Maximum levels of mPAP, PVR, and cardiac index during testing

Cardiac catheterisation was repeated after a short interval. Invasive testing with nifedipine had a beneficial effect on mPAP and PVR without negative side effects on mSAP and the cardiac index. Oral long term treatment with nifedipine was started.

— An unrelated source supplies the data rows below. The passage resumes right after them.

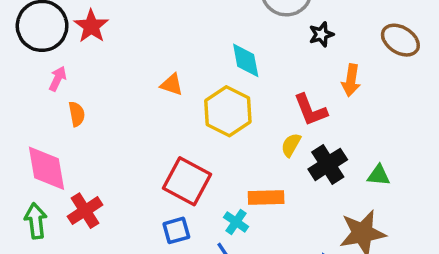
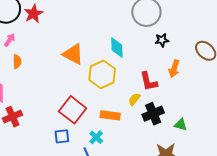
orange triangle: (172, 85) -> (73, 54), size x1.6
orange rectangle: (266, 198) -> (110, 115), moved

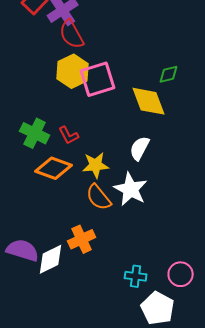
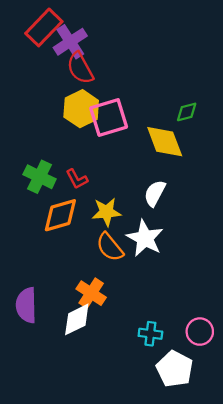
orange diamond: (54, 168) -> (60, 215), turned -36
orange cross: (82, 239) -> (91, 293), turned -32
purple semicircle: (23, 250) -> (26, 305), turned -108
white diamond: (51, 259) -> (77, 319), moved

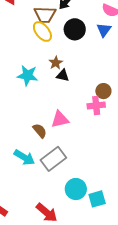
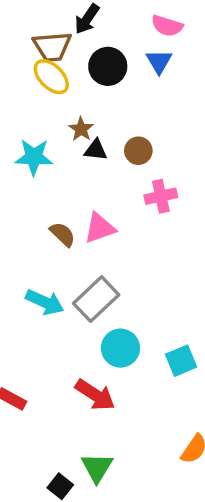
brown circle: (103, 91) -> (138, 151), moved
brown semicircle: (40, 131) -> (62, 234), moved
cyan circle: (76, 189) -> (120, 348), moved

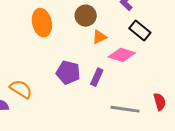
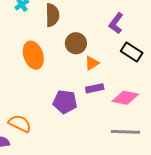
pink diamond: (122, 55) -> (125, 98), moved
purple rectangle: (97, 77) -> (95, 88), moved, turned 60

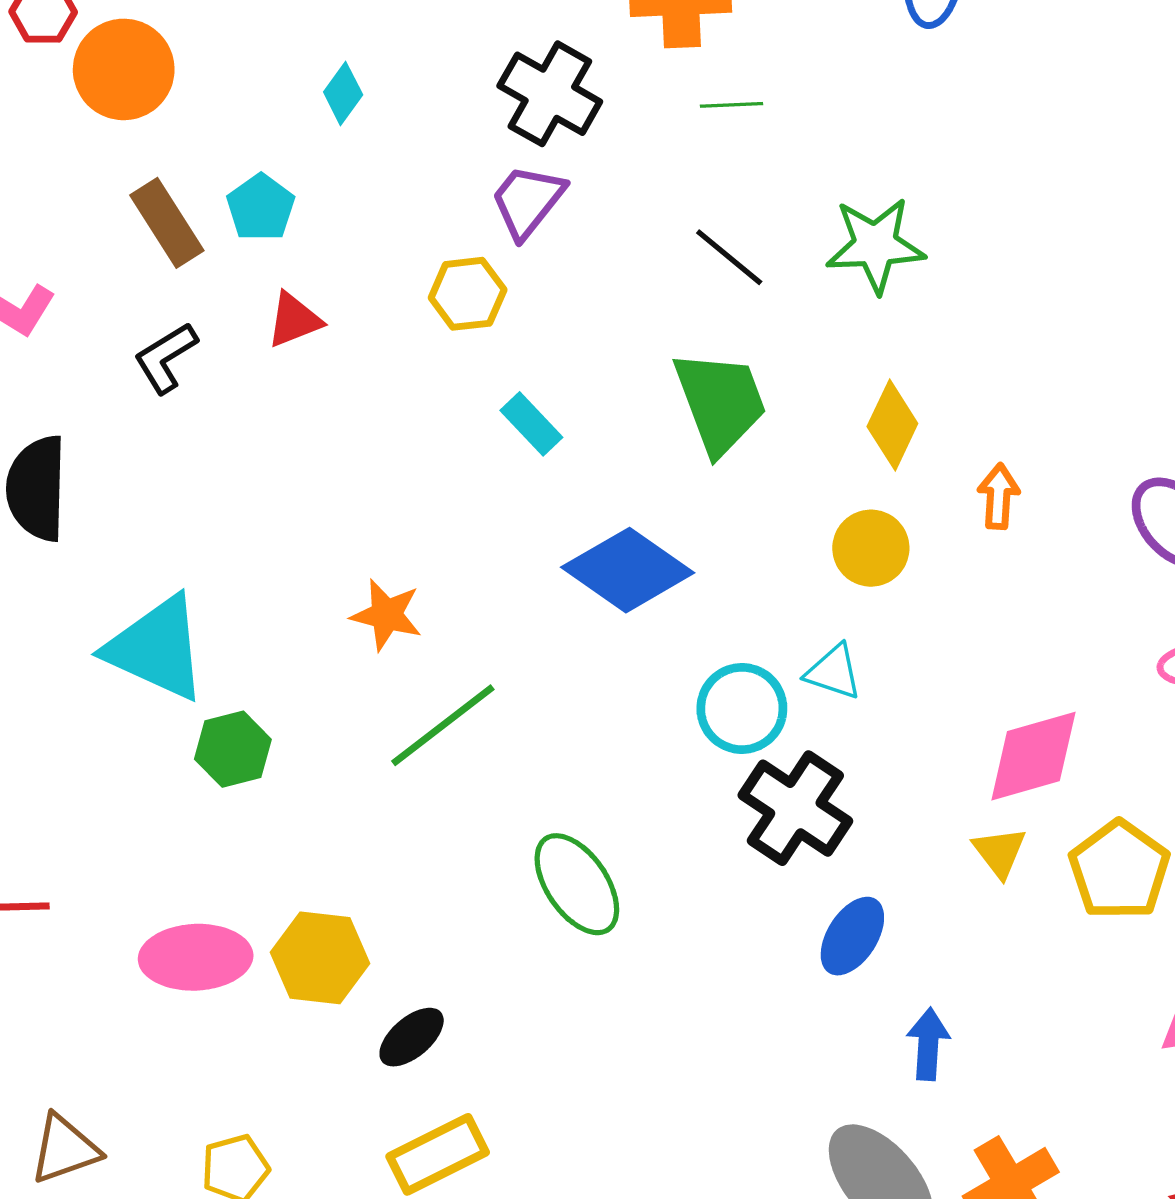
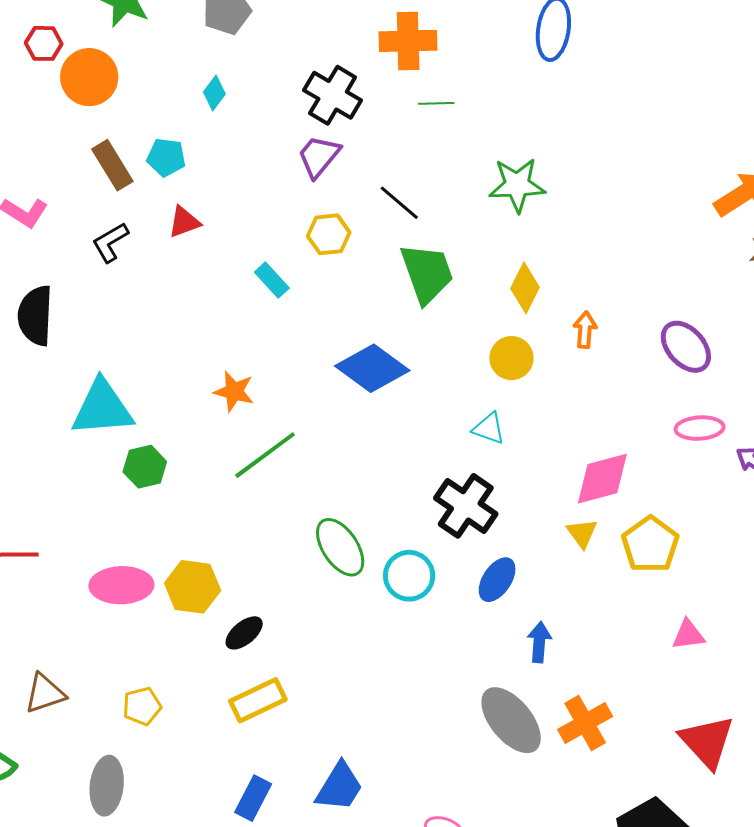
cyan pentagon: (261, 208) -> (166, 157), turned -30
black line: (729, 257) -> (399, 203), moved
yellow hexagon: (468, 294) -> (329, 234), moved
cyan rectangle: (531, 424) -> (272, 280), moved
cyan triangle: (157, 648) -> (102, 408), turned -30
cyan circle: (742, 708) -> (409, 576), moved

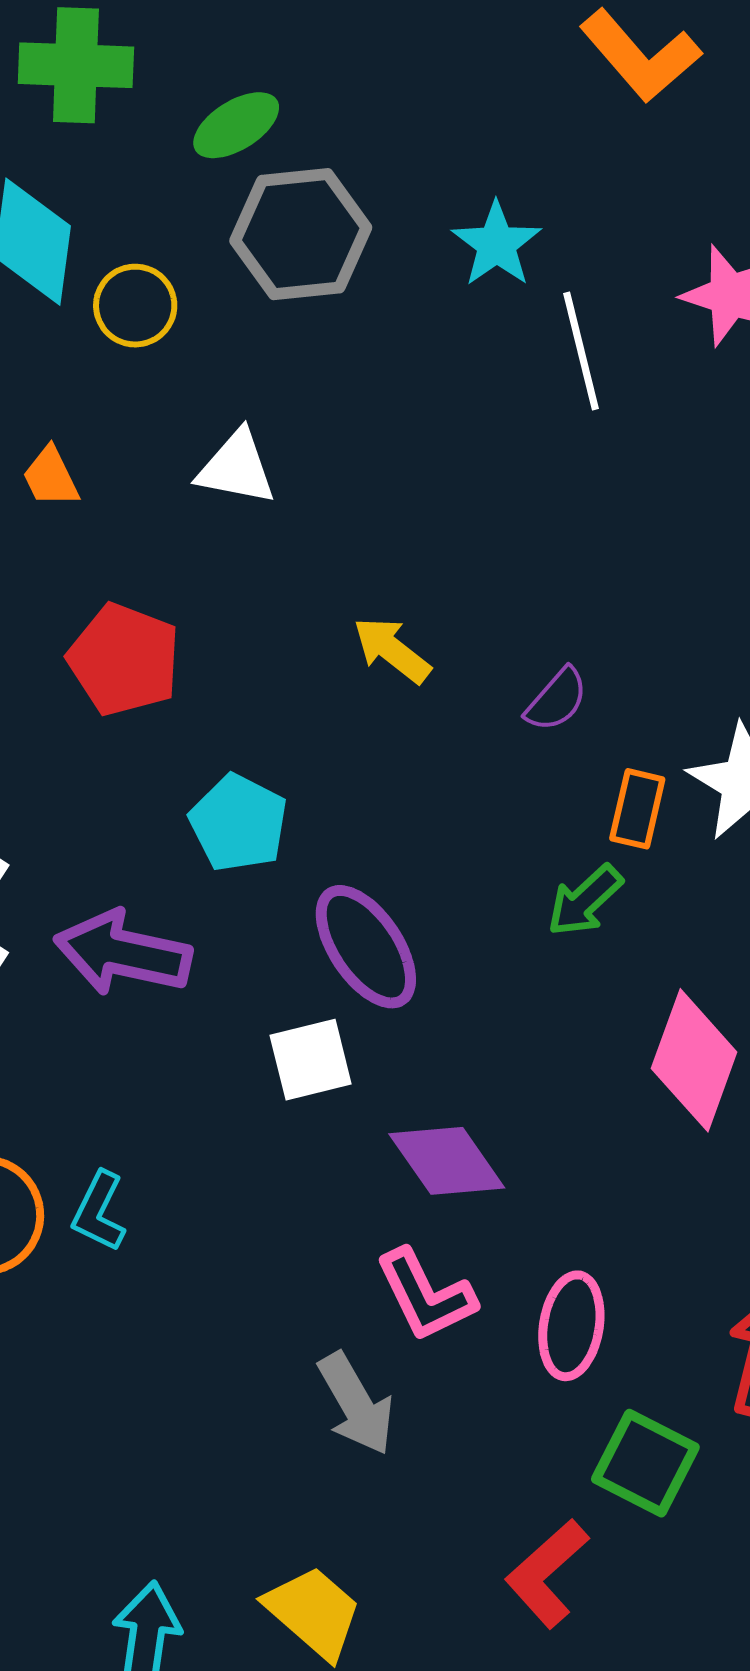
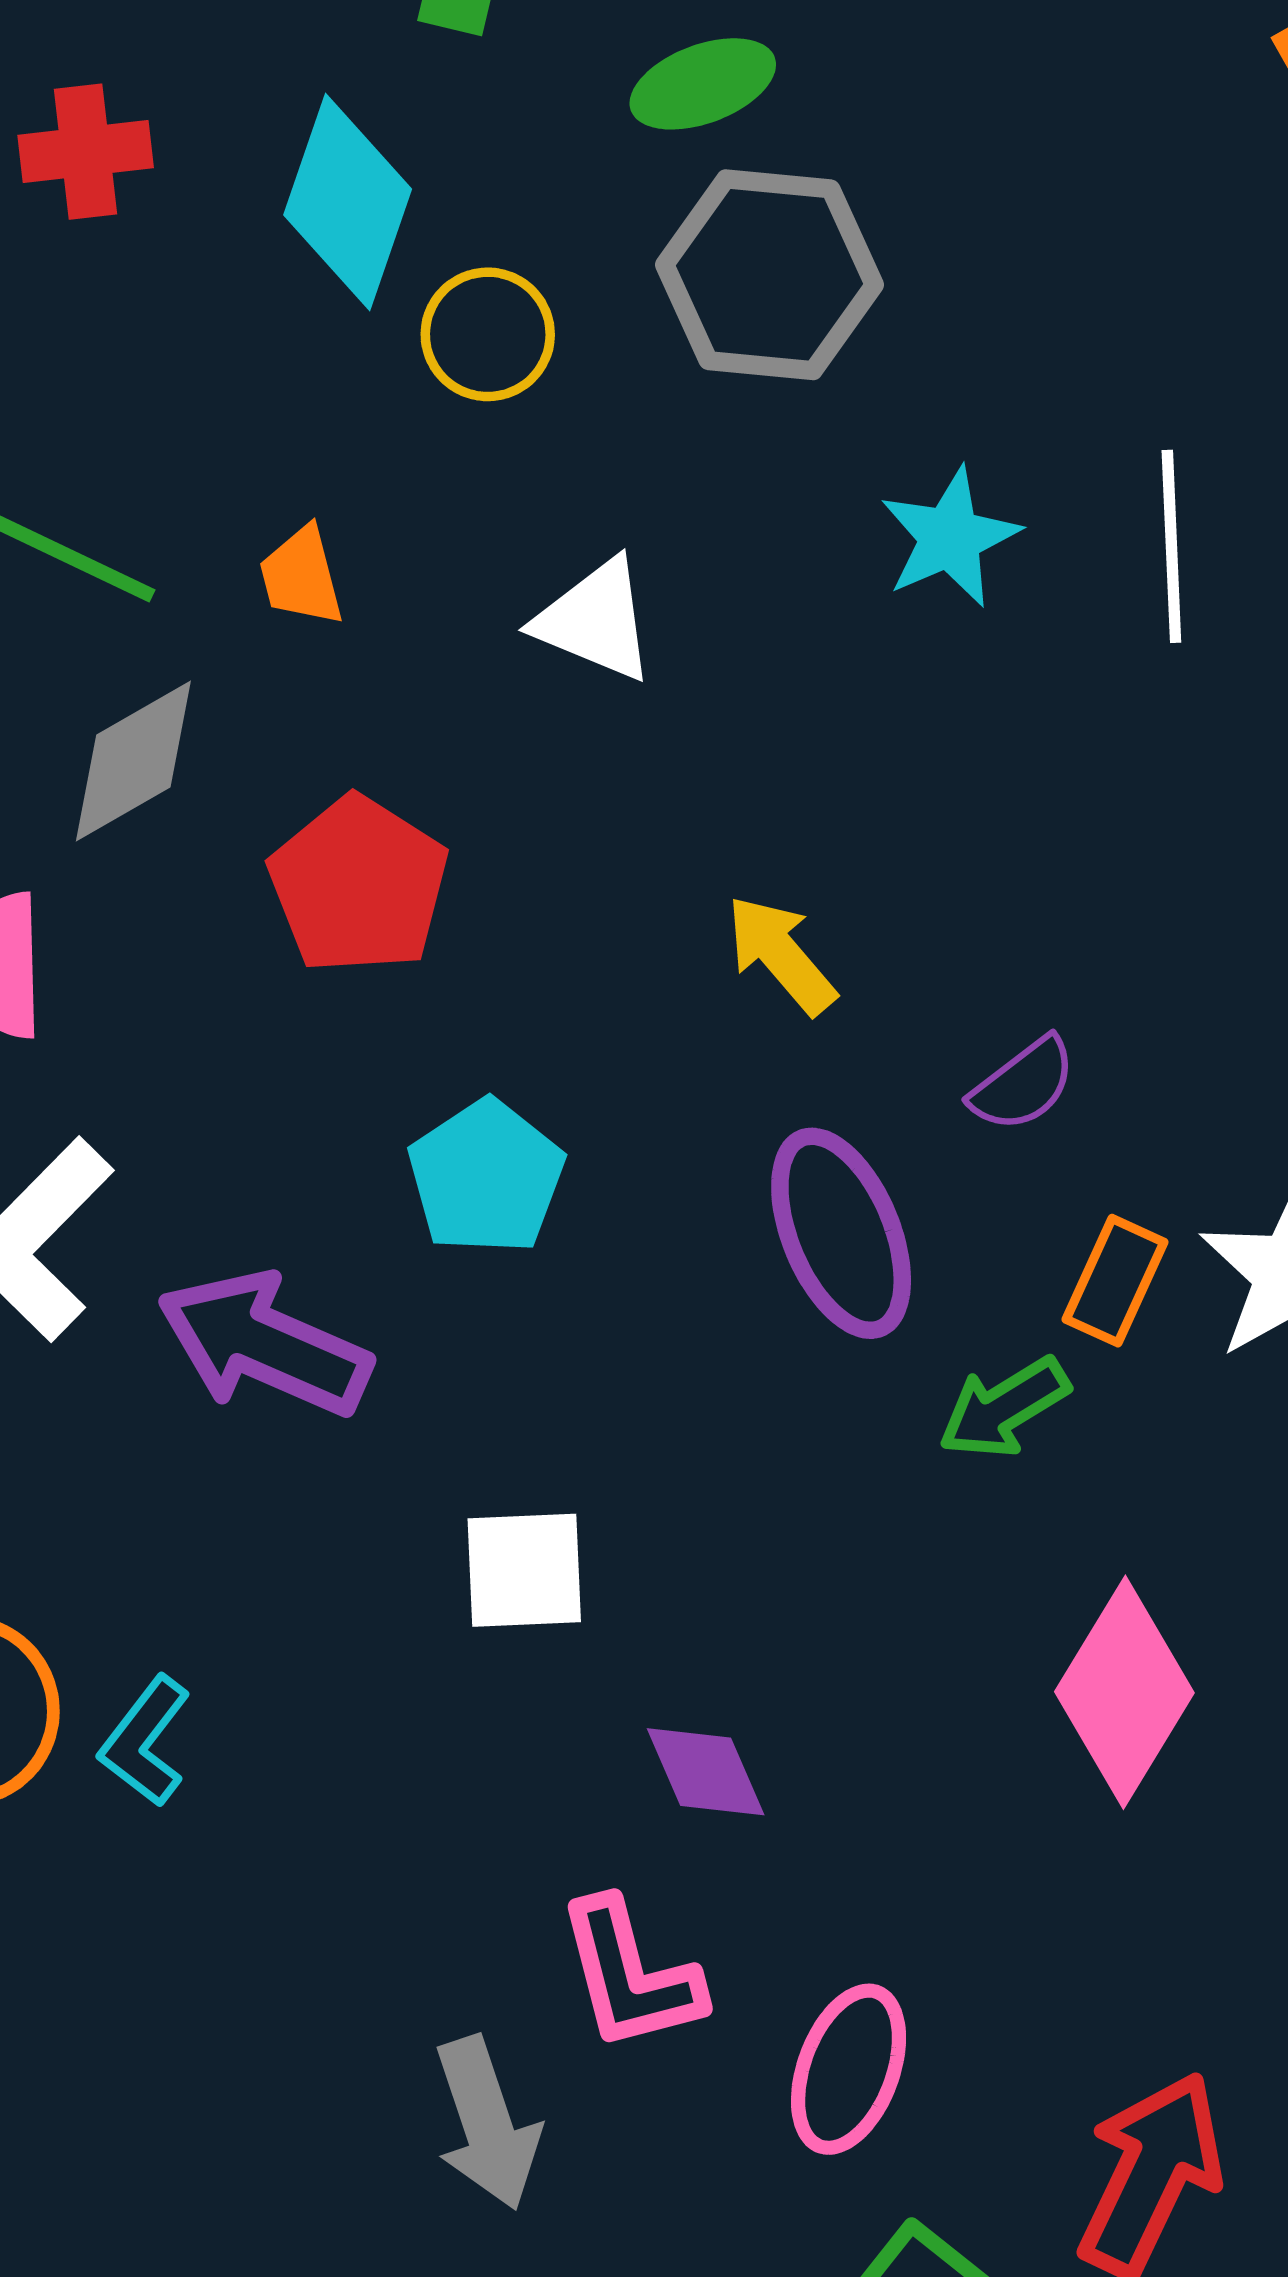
cyan star: (497, 244) -> (950, 537), moved
purple ellipse: (366, 947) -> (841, 1233), moved
purple diamond: (447, 1161) -> (706, 1772), size x0.7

PPH is an incurable disease with poor prognosis.1 Because causal treatment of PPH is impossible, symptomatic treatment is necessary and should result in decreased PVR, improved clinical and symptomatic findings, and prolonged survival.2,3 Agents that have been used include supplemental oxygen, anticoagulants, calcium channel antagonists, inhaled nitric oxide as a testing agent, epoprostenol (central venous application), and beraprost as a stable prostaglandin I2 analogue administered orally.2–8

Inhaled doses of iloprost, a stable prostaglandin I2 derivative, have been shown to have beneficial effects on adults and children with PPH without severe local or systemic side effects.9,10 We emphasise the possibility of adverse “paradoxical” reactions in isolated patients with a dramatic increase of pulmonary artery resistance and potential harmful outcome. Iloprostin is a prostanoid, which activates the prostacyclin receptor with a subsequent rise in intracellular cyclic AMP. Normally, a rise in cyclic AMP concentrations produces vasodilatation by relaxing smooth muscle cells. In our patient this cascade may have been altered, with the possibility that another prostanoid receptor was activated or that intracellular mechanisms different from that described above were activated.

Because this paradoxical reaction cannot be predicted, invasive diagnostic evaluation is obligatory.